Which is why I was glad to read this article by Mark Bishop in New Scientist.
Bishop is a professor of Cognitive Computing at Goldsmiths, University of London. He disagrees with Hawking's postulation, arguing that the level of AI that Hawking refers to is unlikely to develop. Supporting that assertion, Bishop identifies three interesting points:
-Computers lack understanding. A program may scan a text and recognize aspects of it, but it has no genuine understanding.
-Computers lack consciousness. He says: "An argument can be made, one I call Dancing with Pixies, that if a robot experiences a conscious sensation as it interacts with the world, then an infinitude of consciousnesses must be everywhere: in the cup of tea I am drinking, in the seat that I am sitting on. If we reject this wider state of affairs – known as panpsychism – we must reject machine consciousness."
-Computers lack mathematical insight. In other words, the way human mathematicians tackle a complex problem is psychologically un-mathematical.

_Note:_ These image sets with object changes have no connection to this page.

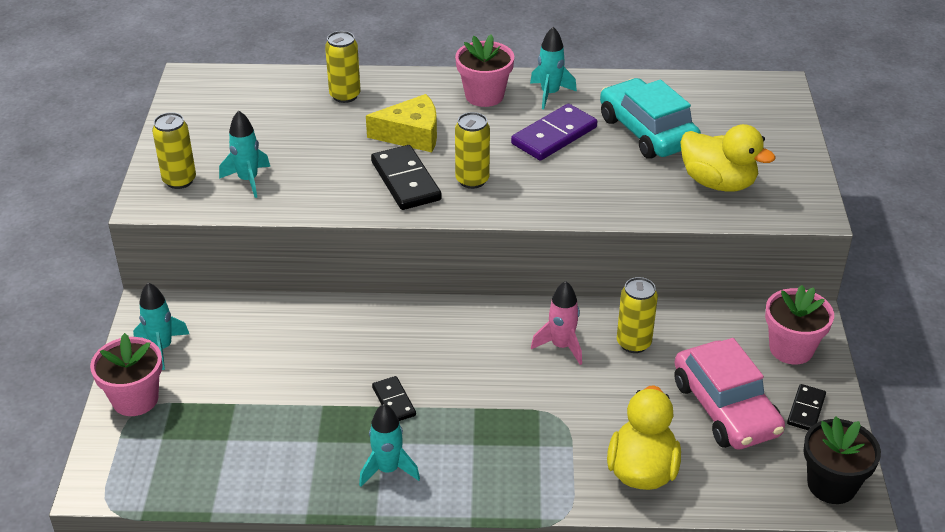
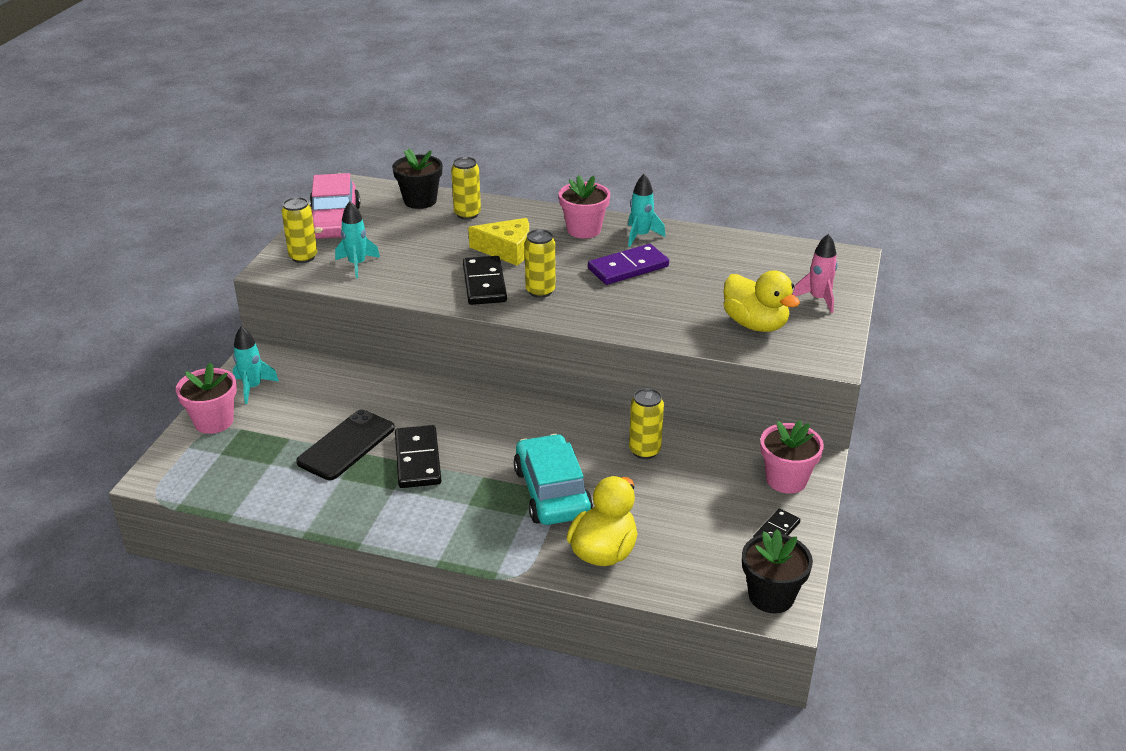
camera: 15 degrees right, 5 degrees down
turquoise rocket [359,404,420,487] -> none
black domino [372,376,416,421] -> black domino [395,425,441,488], size x1.75
pink rocket [531,281,582,365] -> pink rocket moved to [792,234,838,313]
turquoise car [600,78,701,159] -> turquoise car moved to [514,434,593,525]
pink car [675,338,785,450] -> pink car moved to [310,173,360,239]
none -> black phone [296,409,395,480]
none -> black flower pot [393,148,442,209]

This is not to say that there's nothing to worry about and let's all just let the AIs run free. Bishop concludes with (rather chillingly):
"In my role as an AI expert on the International Committee for Robot Arms Control, I am particularly concerned by the potential deployment of robotic weapons systems that can militarily engage without human intervention. This is precisely because current AI is not akin to human intelligence, and poorly designed autonomous systems have the potential to rapidly escalate dangerous situations to catastrophic conclusions when pitted against each other. Such systems can exhibit genuine artificial stupidity.
It is possible to agree that AI may pose an existential threat to humanity, but without ever having to imagine that it will become more intelligent than us."
That's right. It's not that AI robots will be smarter than us but perhaps it's that they will be dumber than us. More accurately, they might be born of our own stupidity. That's a sobering consideration and a more immediate concern than Hawking's flapdoodle, in my opinion.
I do wonder about Bishop's views of AI, though. I don't want to call him a defeatist as he obviously knows far more about the subject than I, but something in my gut is nagging me. Could the shortcomings he mentioned in his three points eventually be overcome? Also, what should we be more apprehensive of? A conscious robot or one that operates purely on logic?
Nah, I'm still more scared of human stupidity.